First Came Love, Then — With the Law on Our Side — Came Marriage
Reposted from Cognoscenti.
When my partner, Mal, and I moved in together, my grandmother knit us an afghan. No doubt she’d worked on it for months — the perfect square stitches and intricate floral pattern were the work of an artisan, not a crafty grandma. But the gift itself felt like an afterthought. I was standing in the hallway at my cousin’s house after a family dinner, when my mom handed me the afghan in a plain cardboard box.
My sister got her afghan at her bridal shower. Friends put down their cake plates to run their hands across the perfect stitches. My grandmother blushed a little at the compliments.
It was 2001 when I got my afghan. I imagine my grandmother assumed there would be no further milestones. I would never marry a man or be the guest of honor at a bridal shower. But my same-sex partner was big-hearted and funny and appeared not to be going anywhere. That tough, resilient purple blanket was a gesture of acceptance. But without the structure and ceremony of a wedding, that gesture became an afterthought, lost in the chaos of clearing the table and loading the dishwasher.
When Mal and I started dating, my mom and grandmother could barely look at her. They would come to Boston to visit my sisters in college, and Mal and I would push through our dread to meet them for dinner.
“You grew up in Boston,” my mom once said to Mal. “So you must be a bad driver.”
But Mal learned my grandmother’s cookie recipes and helped her grate potatoes at Thanksgiving. She fed me ice cream when I had my wisdom teeth pulled and did my laundry six months later when I had mono. She joined our raucous holiday celebrations and added her voice to our off-key show tune sing-alongs. Mal would never be a son-in-law, but she was something.
Then, in 2003, the Massachusetts Supreme Judicial Court ruled that same-sex couples couldn’t be denied the right to marry. The first call I got the morning of the court decision was from my mother. Mal and I had just told our families we planned to have a commitment ceremony, and my mom was overjoyed that our wedding would be, in her words, real.

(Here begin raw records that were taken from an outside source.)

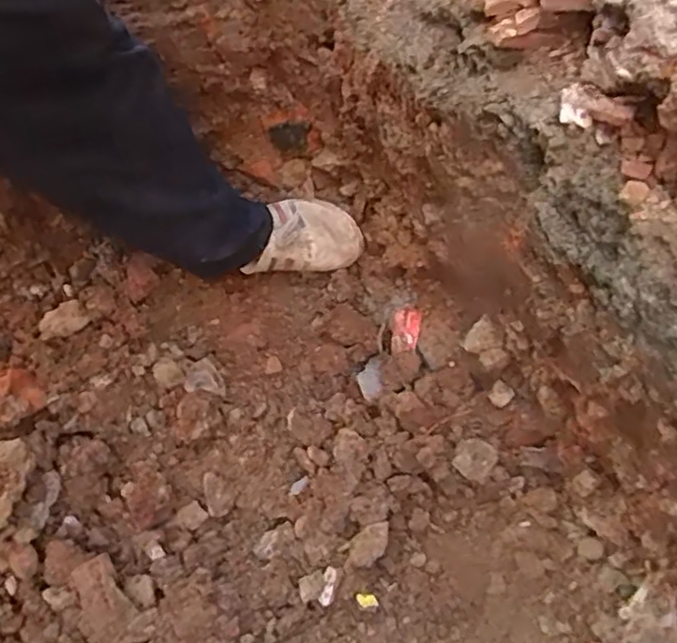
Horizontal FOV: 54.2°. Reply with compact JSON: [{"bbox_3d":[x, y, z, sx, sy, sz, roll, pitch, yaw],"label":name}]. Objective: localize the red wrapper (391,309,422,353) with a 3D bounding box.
[{"bbox_3d":[0.082,0.012,0.819,0.036,0.008,0.053,1,87,29],"label":"red wrapper"}]

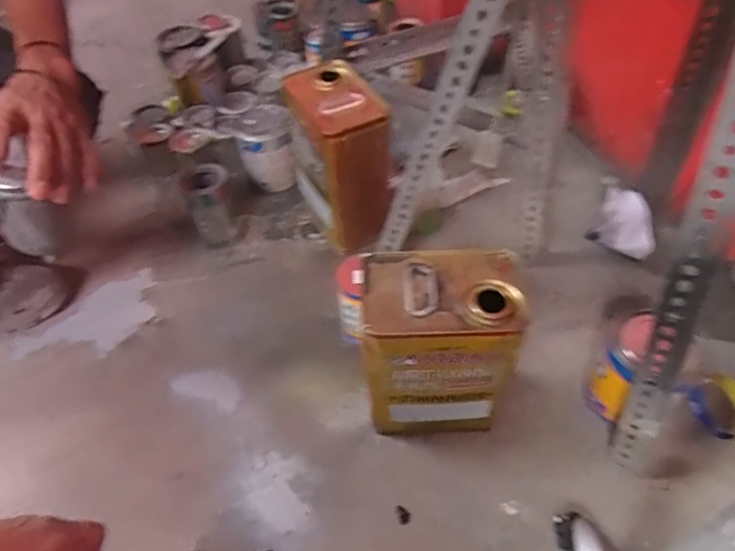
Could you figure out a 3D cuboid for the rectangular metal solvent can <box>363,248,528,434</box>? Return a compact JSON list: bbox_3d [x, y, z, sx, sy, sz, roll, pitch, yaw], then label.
[{"bbox_3d":[0.081,0.094,0.637,0.167,0.256,0.109,-1,51,1],"label":"rectangular metal solvent can"}]

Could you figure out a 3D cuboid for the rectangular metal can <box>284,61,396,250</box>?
[{"bbox_3d":[-0.042,-0.180,0.860,0.107,0.248,0.154,-18,53,-13],"label":"rectangular metal can"}]

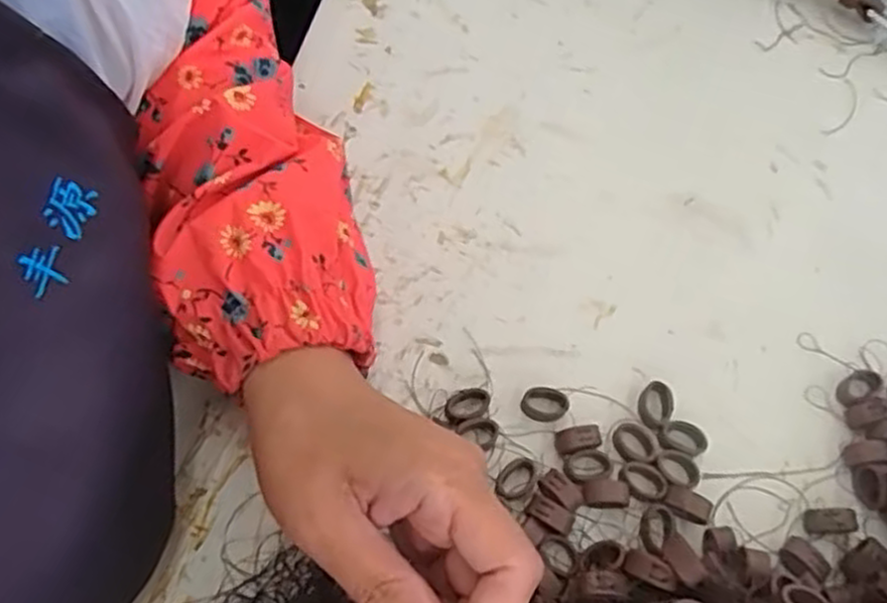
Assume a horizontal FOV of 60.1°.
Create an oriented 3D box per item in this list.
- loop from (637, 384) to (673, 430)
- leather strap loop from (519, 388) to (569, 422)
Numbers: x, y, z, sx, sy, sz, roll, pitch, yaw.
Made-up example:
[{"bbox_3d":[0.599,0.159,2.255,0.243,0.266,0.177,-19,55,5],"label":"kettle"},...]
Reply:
[{"bbox_3d":[0.101,0.049,0.363,0.015,0.004,0.022,13,65,6],"label":"loop"},{"bbox_3d":[0.048,0.049,0.362,0.022,0.006,0.015,8,64,3],"label":"leather strap loop"}]

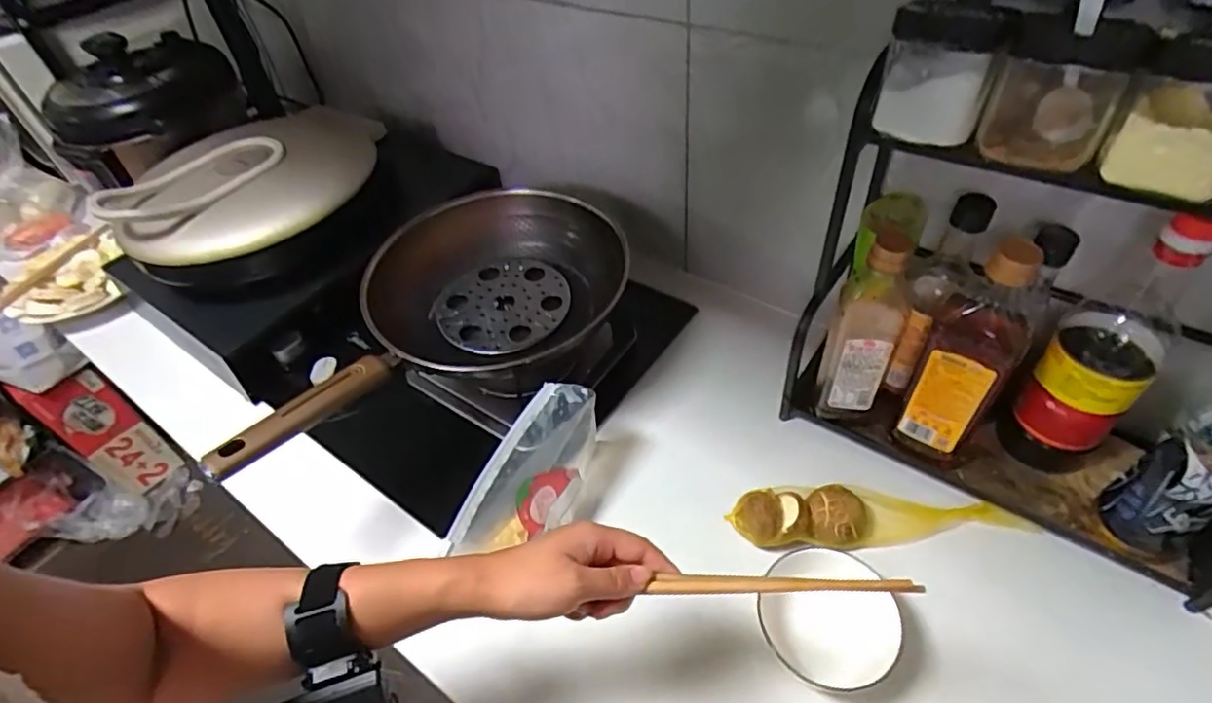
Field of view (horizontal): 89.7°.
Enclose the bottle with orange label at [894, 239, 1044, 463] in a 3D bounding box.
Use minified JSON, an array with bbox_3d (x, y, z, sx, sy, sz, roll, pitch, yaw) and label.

It didn’t matter that the months leading up to our wedding were spent rallying at the State House instead of choosing cake toppers. I was a woman getting married. For the first time in my adult life, I was doing something my family understood.
May 17, 2004, was the first day cities and towns could accept marriage license applications from same-sex couples. While most municipalities waited until the morning, Cambridge began right at midnight. City Hall opened the night of May 16, and the lawn outside was as packed as Times Square on New Year’s Eve.
My mom and grandmother were with us as we walked past the cheering crowds and into City Hall. We kept noticing that people were cheering louder for us than the couples around us. I couldn’t understand why, until someone leaned over and congratulated my mom and grandmother on their marriage.
We gathered in the City Council chamber with couples in tuxes, couples in matching sweatshirts, two men wearing angel wings. The city clerk and a dozen municipal employees worked through the night to process our applications. At 3:15 that morning, Mal and I became the 147th same-sex couple to apply for a marriage license in Massachusetts.
Mal and I got married that October in an outdoor ceremony at an Audubon Society nature preserve. In her wedding toast, my grandmother told the story of being mistaken for a couple at City Hall. When our guests’ laughter died down, she raised her glass and gave us her blessing: “May you be together,” she said, “as long as me and your mother.”
My grandmother went into hospice the day the Supreme Court heard arguments in Obergefell v. Hodges. She died the next day, surrounded by people she loved, wrapped in an afghan she’d made for herself. I don’t know if last week’s Supreme Court ruling legalizing same-sex marriage would have mattered to her. In her mind, we were married in 2004, and all the civil rights victories that followed didn’t seem to phase her.
But I can’t help thinking about the grandmothers in Michigan, Ohio, Kentucky and Tennessee. I wonder if the right to marry will make their grandchildren’s loved ones easier to embrace. I wonder what it means that recognition from my state’s government made Mal’s and my relationship more “real” in the eyes of my family.
The last time I saw my grandmother, she was sitting in a wheelchair, looking out the window to the courtyard of her nursing home. Mal and I tried to coax her into conversation, but the effort of discussing the flowers in the garden outside seemed like too much. Her eyes were glassy. She was barely holding up her head.
I asked if she wanted to listen to music.
“Frank Sinatra,” she said.
I found an old recording of “Luck Be A Lady” on YouTube. Mal and I took her hands and danced around her wheelchair. She smiled and swayed a little. At the end of the song she asked for help getting back into bed. As we said goodbye, I couldn’t imagine Mal not being with me. The time when my family treated her with anything less then un-ambivalent acceptance feels as remote as the Ice Age.